About this exercise -
Set down each record below precisely, skipping the pictures.
----------
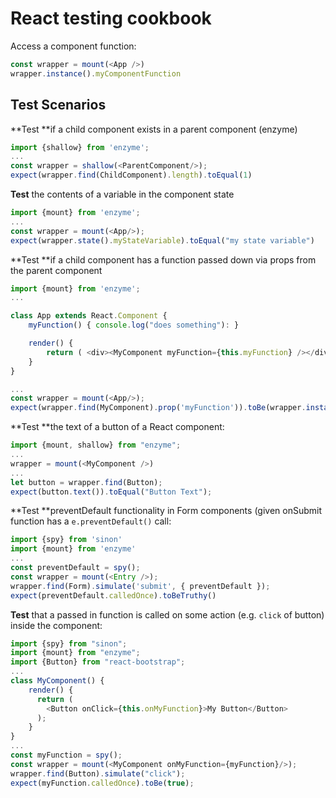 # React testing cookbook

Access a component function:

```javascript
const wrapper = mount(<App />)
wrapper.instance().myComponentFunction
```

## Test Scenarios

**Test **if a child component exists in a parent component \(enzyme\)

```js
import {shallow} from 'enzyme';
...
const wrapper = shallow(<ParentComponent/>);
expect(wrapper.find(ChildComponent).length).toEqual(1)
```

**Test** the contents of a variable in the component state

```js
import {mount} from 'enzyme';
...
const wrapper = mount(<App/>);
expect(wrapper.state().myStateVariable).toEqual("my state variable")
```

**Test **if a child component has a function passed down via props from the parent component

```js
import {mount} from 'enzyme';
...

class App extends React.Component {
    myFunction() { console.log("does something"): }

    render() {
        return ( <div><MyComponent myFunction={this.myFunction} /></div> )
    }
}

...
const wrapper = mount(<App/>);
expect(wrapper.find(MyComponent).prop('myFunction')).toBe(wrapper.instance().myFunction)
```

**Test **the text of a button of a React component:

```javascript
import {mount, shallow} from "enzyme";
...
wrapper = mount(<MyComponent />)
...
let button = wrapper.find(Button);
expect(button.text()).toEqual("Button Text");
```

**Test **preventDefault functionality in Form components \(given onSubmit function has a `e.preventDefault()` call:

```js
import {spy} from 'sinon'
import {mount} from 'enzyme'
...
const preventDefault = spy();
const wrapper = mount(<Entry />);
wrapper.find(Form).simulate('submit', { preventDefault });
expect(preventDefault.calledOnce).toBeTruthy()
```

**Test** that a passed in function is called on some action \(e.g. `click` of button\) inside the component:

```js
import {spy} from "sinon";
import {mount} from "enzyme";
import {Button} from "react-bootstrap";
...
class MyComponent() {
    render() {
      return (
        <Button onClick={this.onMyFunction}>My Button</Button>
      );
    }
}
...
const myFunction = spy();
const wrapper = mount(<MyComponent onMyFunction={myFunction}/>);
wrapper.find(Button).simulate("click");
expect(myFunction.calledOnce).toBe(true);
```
----------
Response to the task -
 # React testing cookbook

Access a component function:

```javascript
const wrapper = mount(<App />)
wrapper.instance().myComponentFunction
```

## Test Scenarios

**Test **if a child component exists in a parent component \(enzyme\)

```js
import {shallow} from 'enzyme';
...
const wrapper = shallow(<ParentComponent/>);
expect(wrapper.find(ChildComponent).length).toEqual(1)
```

**Test** the contents of a variable in the component state

```js
import {mount} from 'enzyme';
...
const wrapper = mount(<App/>);
expect(wrapper.state().myStateVariable).toEqual("my state variable")
```

**Test **if a child component has a function passed down via props from the parent component

```js
import {mount} from 'enzyme';
...

class App extends React.Component {
    myFunction() { console.log("does something"): }

    render() {
        return ( <div><MyComponent myFunction={this.myFunction} /></div> )
    }
}

...
const wrapper = mount(<App/>);
expect(wrapper.find(MyComponent).prop('myFunction')).toBe(wrapper.instance().myFunction)
```

**Test **the text of a button of a React component:

```javascript
import {mount, shallow} from "enzyme";
...
wrapper = mount(<MyComponent />)
...
let button = wrapper.find(Button);
expect(button.text()).toEqual("Button Text");
```

**Test **preventDefault functionality in Form components \(given onSubmit function has a `e.preventDefault()` call:

```js
import {spy} from 'sinon'
import {mount} from 'enzyme'
...
const preventDefault = spy();
const wrapper = mount(<Entry />);
wrapper.find(Form).simulate('submit', { preventDefault });
expect(preventDefault.calledOnce).toBeTruthy()
```

**Test** that a passed in function is called on some action \(e.g. `click` of button\) inside the component:

```js
import {spy} from "sinon";
import {mount} from "enzyme";
import {Button} from "react-bootstrap";
...
class MyComponent() {
    render() {
      return (
        <Button onClick={this.onMyFunction}>My Button</Button>
      );
    }
}
...
const myFunction = spy();
const wrapper = mount(<MyComponent onMyFunction={myFunction}/>);
wrapper.find(Button).simulate("click");
expect(myFunction.calledOnce).toBe(true);
```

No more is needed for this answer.